When individuals are married, they should be treated as One and the state should bestow upon them high honor and far less monetary pressure than with individuals, this, to better enable them to care for and maintain their households.
And you live in which country? Surely not the US. The US says all citizens are equal. Married people count as two people, not one, just like everyone else. And unmarried people aren't drones to service the superior married class. No, I don't think so. The married may bask in the joy of their perceived honored status and they certainly shouldn't be dishonored by anyone else because they are married, but in the US we have a single class of citizens.

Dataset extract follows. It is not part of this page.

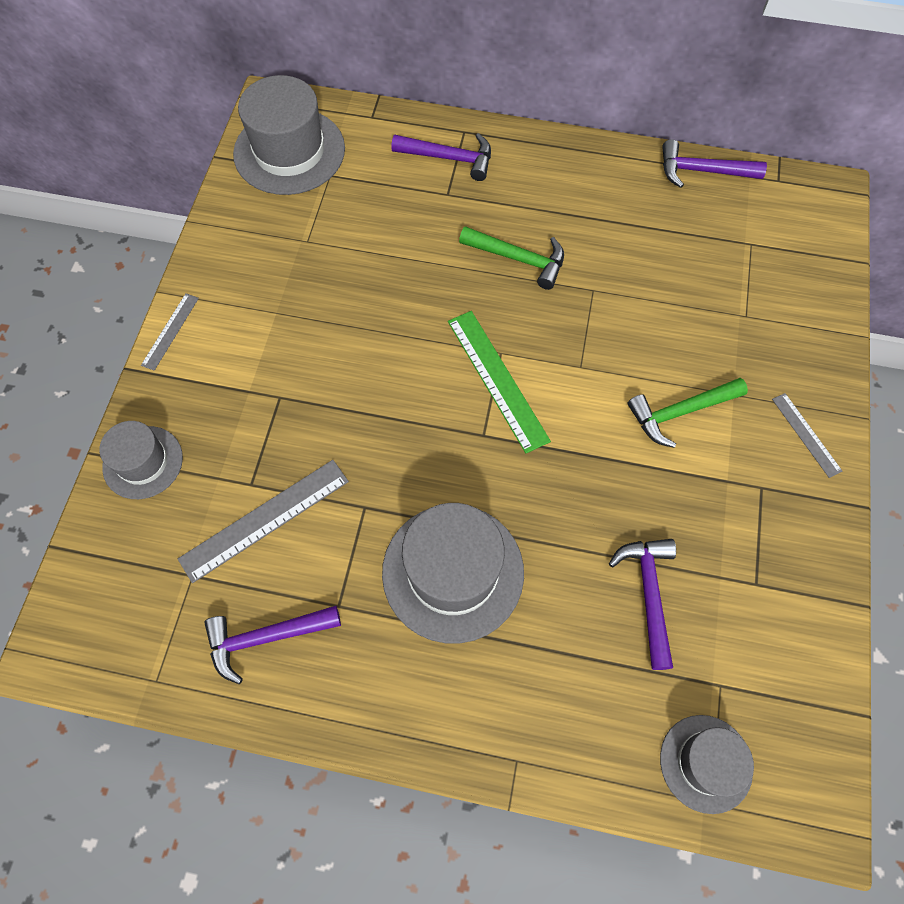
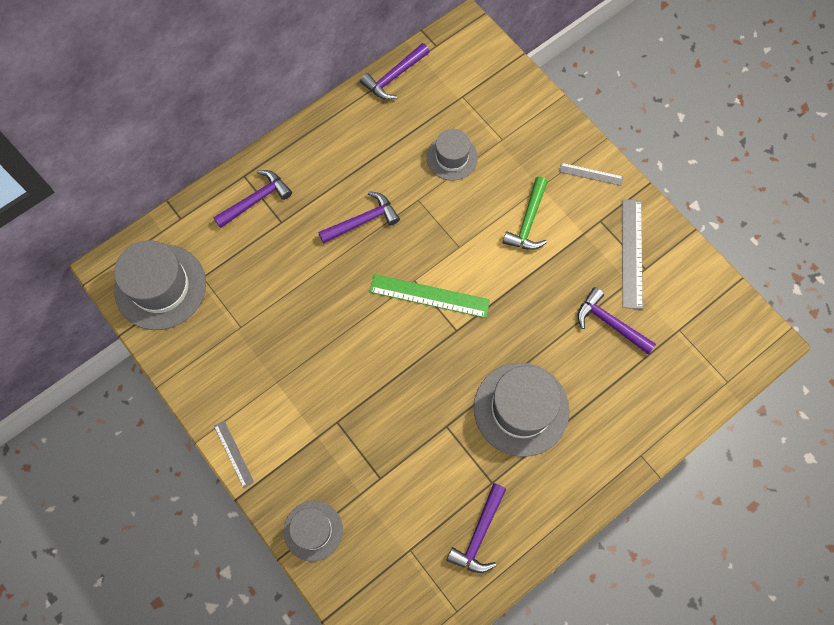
camera: 50 degrees left, 5 degrees up
grey ruler [178,460,349,583] -> grey ruler moved to [622,199,643,309]
green hammer [459,226,564,290] -> purple hammer [318,191,400,244]
grey hat [660,715,754,814] -> grey hat moved to [427,129,478,181]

Their children are but individuals and are not to benefit as they would were they part of a true family and would not receive the same honor as children in married families.
I might accept some degree of deprivation for the children of "individuals" if their parents were so callous as to not provide adequately for them, although I think most people would consider me callous for entertaining such a thought. What I could never accept is sending a message to little children that they were second class citizens, somehow less worthy, less human, than the children of married parents. Never.
Less women would "shack up," and more would enter into stable, fulfilling marriages. And fewer men would abandon their homes.
I can see where fear for the future of their children might motivate fewer women to "shack up." How many, it's hard to say. Women now allow their children to be deprived, abandoned, abused, and ignored. I don't know that the stigma of being bastards would make much difference. It would make even less difference to men. Even if the re-bastardization of children were acceptable in a civilized society, I don't think it would be very effective.